The book’s greatest risk — and one it does not entirely manage — is that the very elegance of its construction will seduce readers into adopting the Chinese paradigm as a superior “way” without fully inhabiting the critical turn. Jullien is clear that he has not written a manual for effortless success, but the vividness of his descriptions of water, the valley, the void, and the unpainted spaces in Chinese landscapes exerts a pull that the brief critical coda only partially checks. A reader who comes away murmuring “do nothing and let nothing be left undone” as a piece of executive wisdom has missed the point — and Jullien’s own prose, at its most rhapsodic, sometimes invites that misreading. The book might have been stronger if the counter-essay had been threaded through the entire argument rather than concentrated in the final pages, so that the cost of each Chinese advantage was marked at the moment the advantage was first unfolded. That Jullien chose instead to build the positive case with maximum force and then invert it in a single violent movement is clearly deliberate, but it leaves the reader to do more work than the text should perhaps have done for itself.

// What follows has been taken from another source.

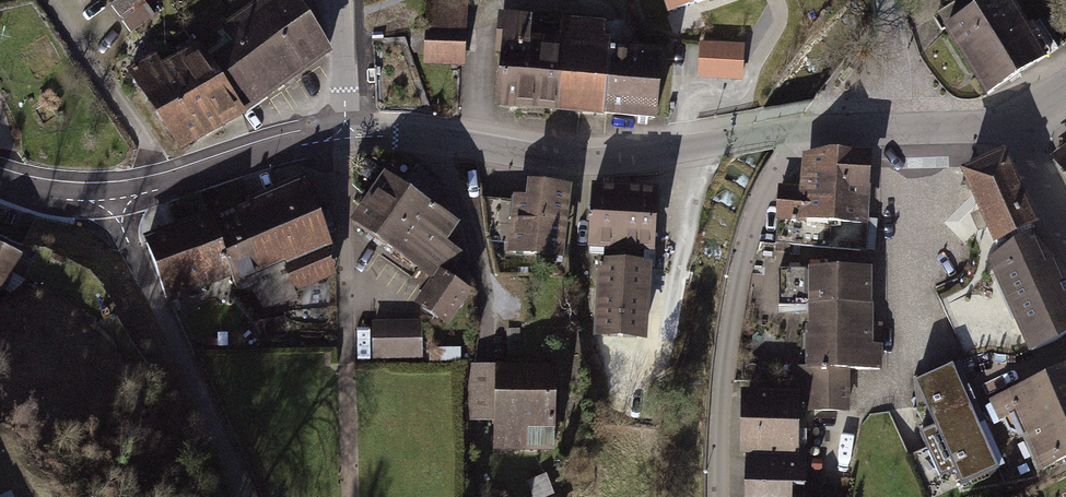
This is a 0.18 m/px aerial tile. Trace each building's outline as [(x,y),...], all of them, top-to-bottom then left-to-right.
[(112,5),(120,16),(141,0),(118,0),(112,5)] [(209,64),(242,113),(330,53),(294,0),(270,0),(225,31),(236,46),(209,64)] [(671,10),(700,0),(668,0),(671,10)] [(936,16),(987,95),(1052,53),(1033,25),(1026,29),(1007,0),(961,0),(936,16)] [(146,2),(122,20),(130,31),(154,13),(146,2)] [(465,4),(430,3),(429,33),(414,32),(413,54),(427,54),(427,62),(462,64),(465,4)] [(533,18),(507,15),(500,106),(607,115),(612,49),(604,49),(606,24),(563,20),(562,40),(531,38),(533,18)] [(742,47),(703,44),(701,77),(741,79),(742,47)] [(663,53),(612,49),(607,115),(658,119),(663,53)] [(157,60),(131,74),(182,148),(242,113),(209,64),(200,50),(163,69),(157,60)] [(1065,176),(1065,152),(1055,161),(1065,176)] [(830,153),(804,158),(802,190),(780,187),(776,244),(865,251),(869,156),(830,153)] [(991,264),(1031,351),(1060,340),(1065,336),(1065,278),(1030,239),(1012,247),(1009,239),(1036,226),(1002,156),(961,175),(994,246),(1002,242),(1005,251),(991,264)] [(414,167),(402,158),(356,225),(420,269),(412,281),(427,291),(419,303),(448,323),(471,290),(448,275),(463,254),(446,242),(457,226),(430,207),(442,190),(414,167)] [(279,192),(281,197),(315,282),(337,274),(326,247),(330,245),(305,182),(279,192)] [(573,189),(532,184),(530,201),(518,200),(512,249),(561,255),(565,256),(573,189)] [(659,192),(597,187),(592,253),(604,253),(599,334),(647,338),(650,294),(652,266),(644,265),(645,250),(655,251),(659,192)] [(512,249),(518,200),(481,196),(487,233),(503,234),(501,258),(560,265),(561,255),(512,249)] [(281,197),(259,205),(294,291),(315,282),(281,197)] [(220,217),(212,220),(239,289),(254,283),(264,310),(297,297),(294,291),(259,205),(222,221),(220,217)] [(211,215),(149,238),(170,297),(232,275),(212,220),(211,215)] [(13,292),(26,281),(10,274),(17,256),(0,249),(0,286),(13,292)] [(868,273),(780,273),(780,305),(810,305),(810,372),(799,372),(799,410),(845,410),(845,369),(878,369),(878,347),(868,347),(868,273)] [(421,322),(374,324),(375,359),(422,357),(421,322)] [(500,420),(501,369),(473,368),(470,397),(473,419),(500,420)] [(997,470),(950,368),(915,384),(934,426),(920,432),(941,478),(955,471),(961,486),(997,470)] [(994,401),(1012,441),(1029,447),(1039,470),(1065,458),(1065,368),(994,401)] [(553,370),(501,369),(500,420),(499,446),(550,448),(553,370)] [(745,394),(743,455),(746,454),(745,496),(799,496),(799,428),(794,428),(793,416),(787,416),(786,394),(745,394)] [(532,482),(537,496),(551,496),(544,477),(532,482)]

What is this book for? It is for anyone who has ever suspected that the way we talk about getting things done — setting goals, choosing means, measuring outcomes, overcoming friction — smuggles in a picture of the world that does not match the world’s own mode of being. It is for the student of strategy who has read Clausewitz and Sunzi as manuals in the same genre and suddenly sees that they are not in the same genre at all. It is for the philosopher of action who has struggled with Aristotle’s prudence and found it circular. It is for the political thinker who needs to understand how despotism can present itself as the perfection of non-interference. And it is for the reader of Chinese thought who wants to see the Laozi, Mencius, and Han Feizi not as scattered wisdom literature but as contributors to a single, coherent conversation about what it means to act — or to refrain from acting — in a world of constant transformation. What it is not, finally, is a resolution. It is a device for making visible what resolution might cost. The closing title — “In Praise of Counterefficacy” — hangs before the reader as a promise Jullien has not kept, and perhaps cannot keep, because the book’s own argument has made the grounds for such praise newly unintelligible. To write it would require thinking through the possibility that losing, struggling, and standing against the way of things might be not an error but a mode of fidelity to something the Chinese paradigm has never named. That essay remains to be written, and A Treatise on Efficacy is, among its other accomplishments, a careful preparation for its impossibility.